In remarks that put a period to the annual meeting of China’s National People’s Congress Premier Wen Jiabao said that China’s currency is not undervalued. “We oppose all countries engaging in mutual finger pointing or taking strong measures to force other countries to appreciate their currencies.”

I think that puts an end to any hopes that China would start to let the renminbi appreciate against the U.S. dollar in the window before the state visit of China’s leaders to the United States in April. The currency futures market apparently agrees. On Monday March 15 the non-deliverable 12-month futures contract dropped 0.3% to 6.6435 renminbi to the dollar. That’s the biggest drop in more than a month. The Chinese currency is now pegged to the U.S. dollar at 6.83 renminbi to the dollar.
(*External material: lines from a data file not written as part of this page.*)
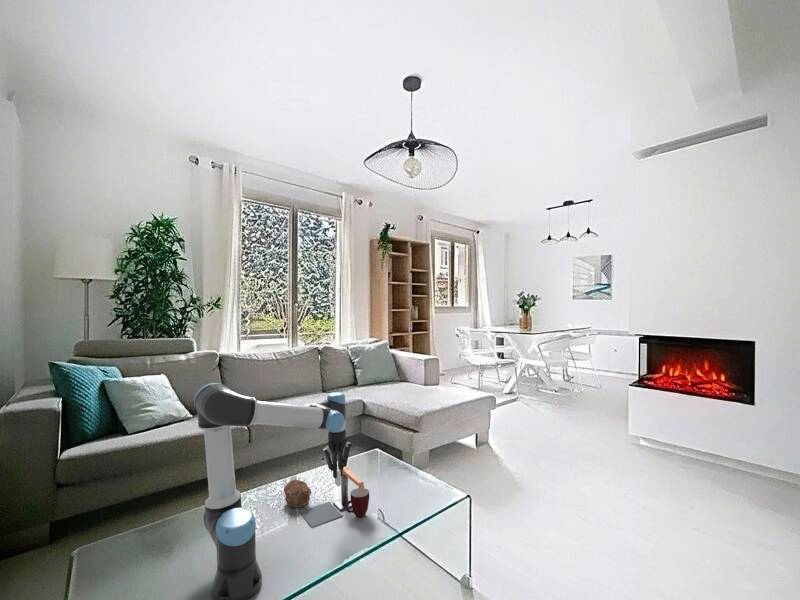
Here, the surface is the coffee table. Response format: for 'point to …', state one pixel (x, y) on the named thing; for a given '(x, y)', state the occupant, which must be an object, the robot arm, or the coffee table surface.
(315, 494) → the coffee table surface
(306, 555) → the coffee table surface
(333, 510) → the mat
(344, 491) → the clip post
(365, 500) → the mug
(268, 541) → the coffee table surface
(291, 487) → the decorative rock
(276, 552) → the coffee table surface
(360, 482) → the ball-ended drumstick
Keeping the renminbi pegged to the dollar makes it tougher for China’s government to fight inflation and to curb speculative excess in China’s real estate and stock markets. An undervalued renminbi—or even just the perception of an undervalued renminbi—brings more hot money into the country, pushing up prices for stocks and real estate. And this at a time when inflation seems to on the market—the annual inflation rate rose to 2.7% in February from 1.5% in January.
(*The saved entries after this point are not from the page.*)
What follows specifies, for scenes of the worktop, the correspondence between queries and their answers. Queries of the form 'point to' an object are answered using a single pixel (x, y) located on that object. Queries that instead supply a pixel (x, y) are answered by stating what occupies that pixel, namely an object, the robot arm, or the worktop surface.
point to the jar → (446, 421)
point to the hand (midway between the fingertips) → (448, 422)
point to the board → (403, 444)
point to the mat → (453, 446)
At the same time as Wen was ruling out any appreciation in China’s currency, he also stepped up the fight against inflation. And that rattled markets.

He announced a new inflation target of just 3% for 2010. That target is significantly lower than last year’s target of 4% inflation. The premier also raised the rhetorical stakes saying “If there is inflation plus unfair income distribution and corruption, it will be strong enough to affect the stability of state power.”
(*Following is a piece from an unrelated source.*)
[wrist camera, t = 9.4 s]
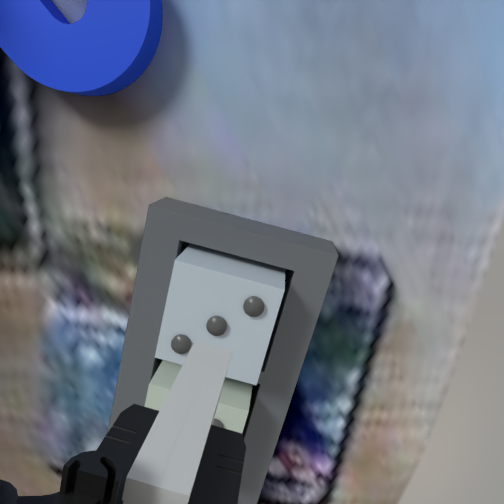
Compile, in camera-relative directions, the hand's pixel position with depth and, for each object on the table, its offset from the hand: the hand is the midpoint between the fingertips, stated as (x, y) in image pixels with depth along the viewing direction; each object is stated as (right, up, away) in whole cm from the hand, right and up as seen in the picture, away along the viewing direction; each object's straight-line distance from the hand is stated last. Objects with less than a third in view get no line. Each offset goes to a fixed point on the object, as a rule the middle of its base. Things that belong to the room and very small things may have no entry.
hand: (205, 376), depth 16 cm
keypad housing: (-1, -4, +11) cm, 12 cm away
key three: (0, +2, +7) cm, 8 cm away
All this talk of fighting inflation and of tougher inflation-fighting goals—while currency appreciation is at the same time off the table—has convinced financial markets that Beijing has accelerated plans to increase ban k reserve requirements again—perhaps as early as this week–and to raise interest rates—perhaps in April.

The worry, of course, is all this would slow China’s economy. On Monday, March 15, the Shanghai Composite stock index fell 1.5%. Commodity prices also declines with copper, for example, down 0.8%.